◆ **Extrait**:
# # # # #
Avis 20235064 - Séance du 23/11/2023

Avis 20235064 - Séance du 23/11/2023

Ministère de l'agriculture et de la souveraineté alimentaire

Maître X, conseil de X, a saisi la Commission d'accès aux documents administratifs, par courrier enregistré à son secrétariat le 25 octobre 2023, à la suite du refus opposé par le ministre de l'agriculture et de la souveraineté alimentaire à sa demande de communication des derniers bilans annuels des établissements d'abattages autorisés par arrêtés préfectoraux à déroger à l'obligation d'étourdissement des animaux, conformément à la note de service DGAL/SDSSA/N° 2012-8250, mentionnant notamment :
1) les données relatives à la commande ou la vente, en nombre de têtes ou en poids ;
2) la date de la commande ou de la vente ;
3) la date des abattages rituels effectués sans étourdissement qui se rattachent à chacune de ces commandes ou ventes ;
4) la caractérisation des animaux abattus : espèce, nombre, conditions d'abattage (rites halal ou kasher).
# # # # #
◆ **Données affichées**:
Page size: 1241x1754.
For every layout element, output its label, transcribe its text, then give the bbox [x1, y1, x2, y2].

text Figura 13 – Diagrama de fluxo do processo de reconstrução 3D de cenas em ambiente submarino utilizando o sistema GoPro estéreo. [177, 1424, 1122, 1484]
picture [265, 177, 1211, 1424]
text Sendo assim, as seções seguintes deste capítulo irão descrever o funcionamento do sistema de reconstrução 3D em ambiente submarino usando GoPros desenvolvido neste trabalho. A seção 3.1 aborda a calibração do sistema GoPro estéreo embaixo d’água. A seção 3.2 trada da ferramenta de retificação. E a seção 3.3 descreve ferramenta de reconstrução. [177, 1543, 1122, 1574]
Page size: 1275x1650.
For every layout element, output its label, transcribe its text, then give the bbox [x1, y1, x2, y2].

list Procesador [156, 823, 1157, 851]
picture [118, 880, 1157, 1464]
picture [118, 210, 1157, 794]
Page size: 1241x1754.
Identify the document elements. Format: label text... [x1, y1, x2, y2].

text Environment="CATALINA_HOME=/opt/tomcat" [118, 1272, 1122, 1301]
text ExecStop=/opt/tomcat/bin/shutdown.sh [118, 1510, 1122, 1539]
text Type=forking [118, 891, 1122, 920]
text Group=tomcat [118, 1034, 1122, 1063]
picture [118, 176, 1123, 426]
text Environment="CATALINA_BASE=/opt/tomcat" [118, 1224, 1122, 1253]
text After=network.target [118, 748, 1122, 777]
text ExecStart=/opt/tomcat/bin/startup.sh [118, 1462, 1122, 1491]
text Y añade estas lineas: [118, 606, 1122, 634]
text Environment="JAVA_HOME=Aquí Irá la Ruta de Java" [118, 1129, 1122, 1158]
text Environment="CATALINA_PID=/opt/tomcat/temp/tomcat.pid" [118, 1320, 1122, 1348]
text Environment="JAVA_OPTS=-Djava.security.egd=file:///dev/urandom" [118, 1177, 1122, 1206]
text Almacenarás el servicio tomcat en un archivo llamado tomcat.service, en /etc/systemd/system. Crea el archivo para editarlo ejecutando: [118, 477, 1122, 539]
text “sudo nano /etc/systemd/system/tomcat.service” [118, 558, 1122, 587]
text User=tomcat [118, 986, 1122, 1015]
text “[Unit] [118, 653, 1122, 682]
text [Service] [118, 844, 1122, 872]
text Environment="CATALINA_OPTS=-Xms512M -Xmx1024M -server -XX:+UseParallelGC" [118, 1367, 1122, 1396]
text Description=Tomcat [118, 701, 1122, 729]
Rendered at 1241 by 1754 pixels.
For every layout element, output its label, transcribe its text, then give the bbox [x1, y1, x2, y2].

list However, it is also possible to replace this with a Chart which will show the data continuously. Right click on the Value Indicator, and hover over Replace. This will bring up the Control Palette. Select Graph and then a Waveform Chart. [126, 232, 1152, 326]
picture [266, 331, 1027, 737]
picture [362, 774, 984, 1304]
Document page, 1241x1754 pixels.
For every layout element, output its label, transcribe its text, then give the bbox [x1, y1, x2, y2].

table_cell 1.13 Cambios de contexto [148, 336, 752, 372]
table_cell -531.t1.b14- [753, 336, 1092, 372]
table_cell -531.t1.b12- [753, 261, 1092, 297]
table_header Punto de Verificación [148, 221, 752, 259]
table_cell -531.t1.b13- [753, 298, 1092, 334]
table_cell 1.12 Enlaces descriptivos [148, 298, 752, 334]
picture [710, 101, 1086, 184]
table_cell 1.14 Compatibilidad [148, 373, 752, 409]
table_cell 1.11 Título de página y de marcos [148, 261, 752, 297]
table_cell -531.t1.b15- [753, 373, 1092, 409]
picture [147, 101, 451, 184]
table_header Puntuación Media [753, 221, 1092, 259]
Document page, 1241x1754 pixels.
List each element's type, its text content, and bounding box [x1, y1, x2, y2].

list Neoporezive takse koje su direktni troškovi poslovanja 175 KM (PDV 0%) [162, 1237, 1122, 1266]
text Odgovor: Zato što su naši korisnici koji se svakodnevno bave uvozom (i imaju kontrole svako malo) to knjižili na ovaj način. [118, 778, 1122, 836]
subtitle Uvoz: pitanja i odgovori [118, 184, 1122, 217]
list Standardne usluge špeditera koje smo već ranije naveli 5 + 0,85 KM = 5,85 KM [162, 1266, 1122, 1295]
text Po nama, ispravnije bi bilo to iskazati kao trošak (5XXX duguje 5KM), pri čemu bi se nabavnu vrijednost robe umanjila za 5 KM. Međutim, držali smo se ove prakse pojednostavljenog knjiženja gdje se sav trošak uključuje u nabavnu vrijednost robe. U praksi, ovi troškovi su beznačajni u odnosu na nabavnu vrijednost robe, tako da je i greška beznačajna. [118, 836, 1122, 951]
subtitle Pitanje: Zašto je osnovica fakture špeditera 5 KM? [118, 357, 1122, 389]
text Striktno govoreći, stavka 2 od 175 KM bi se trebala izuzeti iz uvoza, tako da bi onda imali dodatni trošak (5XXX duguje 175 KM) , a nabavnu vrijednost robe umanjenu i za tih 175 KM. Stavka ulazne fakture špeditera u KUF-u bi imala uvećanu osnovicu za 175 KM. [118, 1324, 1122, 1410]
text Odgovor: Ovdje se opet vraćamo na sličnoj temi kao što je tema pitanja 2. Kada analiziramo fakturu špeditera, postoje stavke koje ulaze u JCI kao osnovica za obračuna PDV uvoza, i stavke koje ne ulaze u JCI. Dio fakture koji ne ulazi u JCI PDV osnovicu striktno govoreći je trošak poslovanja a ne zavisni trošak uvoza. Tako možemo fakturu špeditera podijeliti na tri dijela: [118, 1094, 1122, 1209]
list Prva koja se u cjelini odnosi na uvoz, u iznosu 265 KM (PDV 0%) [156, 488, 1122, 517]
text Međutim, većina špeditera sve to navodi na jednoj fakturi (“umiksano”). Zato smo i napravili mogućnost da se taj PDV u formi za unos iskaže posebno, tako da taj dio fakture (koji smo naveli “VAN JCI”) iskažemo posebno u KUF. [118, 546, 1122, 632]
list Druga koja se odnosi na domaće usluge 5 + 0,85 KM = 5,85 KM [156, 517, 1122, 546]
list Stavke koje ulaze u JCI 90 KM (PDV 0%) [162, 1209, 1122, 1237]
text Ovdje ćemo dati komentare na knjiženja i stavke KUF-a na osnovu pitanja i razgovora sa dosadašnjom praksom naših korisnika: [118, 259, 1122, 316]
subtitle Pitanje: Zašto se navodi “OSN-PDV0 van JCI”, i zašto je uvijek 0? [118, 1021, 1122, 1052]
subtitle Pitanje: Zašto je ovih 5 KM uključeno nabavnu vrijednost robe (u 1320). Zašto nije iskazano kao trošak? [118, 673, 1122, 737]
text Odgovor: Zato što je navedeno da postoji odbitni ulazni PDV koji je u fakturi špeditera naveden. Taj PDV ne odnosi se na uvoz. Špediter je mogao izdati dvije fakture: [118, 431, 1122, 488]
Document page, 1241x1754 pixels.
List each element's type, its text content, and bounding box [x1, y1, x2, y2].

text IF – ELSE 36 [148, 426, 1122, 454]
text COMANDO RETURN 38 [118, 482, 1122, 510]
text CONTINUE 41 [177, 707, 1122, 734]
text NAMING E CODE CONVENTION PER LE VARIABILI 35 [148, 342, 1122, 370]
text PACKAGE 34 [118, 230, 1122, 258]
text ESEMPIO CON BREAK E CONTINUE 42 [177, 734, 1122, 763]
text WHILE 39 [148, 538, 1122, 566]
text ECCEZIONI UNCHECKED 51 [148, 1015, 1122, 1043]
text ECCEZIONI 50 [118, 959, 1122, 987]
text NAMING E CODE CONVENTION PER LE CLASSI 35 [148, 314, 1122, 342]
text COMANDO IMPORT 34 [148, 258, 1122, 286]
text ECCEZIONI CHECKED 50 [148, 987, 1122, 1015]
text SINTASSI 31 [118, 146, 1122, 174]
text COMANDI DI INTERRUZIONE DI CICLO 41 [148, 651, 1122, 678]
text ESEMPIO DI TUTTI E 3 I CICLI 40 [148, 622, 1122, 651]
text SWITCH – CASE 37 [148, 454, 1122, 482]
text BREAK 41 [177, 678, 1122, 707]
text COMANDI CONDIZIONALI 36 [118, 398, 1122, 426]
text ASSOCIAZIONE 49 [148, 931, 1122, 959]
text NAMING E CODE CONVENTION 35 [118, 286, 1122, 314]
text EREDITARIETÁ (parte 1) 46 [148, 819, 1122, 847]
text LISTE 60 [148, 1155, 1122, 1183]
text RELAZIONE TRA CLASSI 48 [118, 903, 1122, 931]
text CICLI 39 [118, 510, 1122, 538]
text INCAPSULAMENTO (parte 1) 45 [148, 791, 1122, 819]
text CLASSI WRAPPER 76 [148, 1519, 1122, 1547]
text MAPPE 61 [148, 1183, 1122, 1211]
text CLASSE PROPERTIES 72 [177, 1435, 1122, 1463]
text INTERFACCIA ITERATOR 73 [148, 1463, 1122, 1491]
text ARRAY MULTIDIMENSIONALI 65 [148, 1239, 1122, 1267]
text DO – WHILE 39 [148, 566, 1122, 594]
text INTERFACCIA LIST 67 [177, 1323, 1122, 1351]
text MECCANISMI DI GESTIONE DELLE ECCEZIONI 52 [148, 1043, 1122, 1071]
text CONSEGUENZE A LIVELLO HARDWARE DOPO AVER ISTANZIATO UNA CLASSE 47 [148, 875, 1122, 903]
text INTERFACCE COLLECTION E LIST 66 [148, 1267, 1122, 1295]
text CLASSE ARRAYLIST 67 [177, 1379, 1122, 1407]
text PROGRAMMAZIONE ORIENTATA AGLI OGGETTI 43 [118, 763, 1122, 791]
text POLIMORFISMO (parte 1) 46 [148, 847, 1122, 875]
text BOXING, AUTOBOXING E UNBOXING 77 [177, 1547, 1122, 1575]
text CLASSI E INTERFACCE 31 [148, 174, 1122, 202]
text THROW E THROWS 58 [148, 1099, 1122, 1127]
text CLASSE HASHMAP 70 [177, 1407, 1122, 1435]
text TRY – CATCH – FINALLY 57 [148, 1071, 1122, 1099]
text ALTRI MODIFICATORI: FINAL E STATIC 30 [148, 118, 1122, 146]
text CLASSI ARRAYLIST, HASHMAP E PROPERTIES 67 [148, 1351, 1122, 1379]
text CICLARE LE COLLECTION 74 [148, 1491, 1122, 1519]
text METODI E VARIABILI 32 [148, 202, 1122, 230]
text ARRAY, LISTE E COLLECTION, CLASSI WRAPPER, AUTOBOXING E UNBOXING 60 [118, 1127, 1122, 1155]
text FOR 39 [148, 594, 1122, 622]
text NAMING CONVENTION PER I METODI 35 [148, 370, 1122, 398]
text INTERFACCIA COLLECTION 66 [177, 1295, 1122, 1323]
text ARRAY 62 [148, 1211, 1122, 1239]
# # # # #
◆ **Les consignes**:
• a. Dans l'avis sur les abattages sans étourdissement, à quelle date le courrier de Maître X a-t-il été enregistré au secrétariat de la Commission ?
• b. Poursuivez la rédaction de l'avis sur les abattages sans étourdissement à partir de l'endroit où il s'arrête.

◆ **Exercices résolus**:
• a. Le 25 octobre 2023.

• b.
La commission relève, à titre liminaire, que la présente demande s'inscrit dans le cadre d'une série de demandes au sens du deuxième alinéa de l'article L342-1 du code des relations entre le public et l'administration, portant sur des documents de même nature et ayant le même objet, adressées par le même demandeur au ministre de l’agriculture et de la souveraineté alimentaire, au ministre de l'intérieur et des outre-mer et à quatre-vingt-douze préfectures. En application des dispositions de l'article précité et du sixième alinéa de l'article R343-3-1 du même code, la commission ne peut être saisie que d'un refus de communication opposé au demandeur, cette saisine valant recours administratif préalable obligatoire pour chacune des demandes correctement identifiées ayant fait l'objet d'un refus de communication et pour laquelle il a été satisfait à la condition d'information de l'administration concernée prévue par le troisième alinéa de l'article L342-1, et elle n'émet qu'un avis. L'avis ainsi émis dégage les principes de communication communs aux documents demandés et s'applique à l'ensemble des demandes rattachées à cette série.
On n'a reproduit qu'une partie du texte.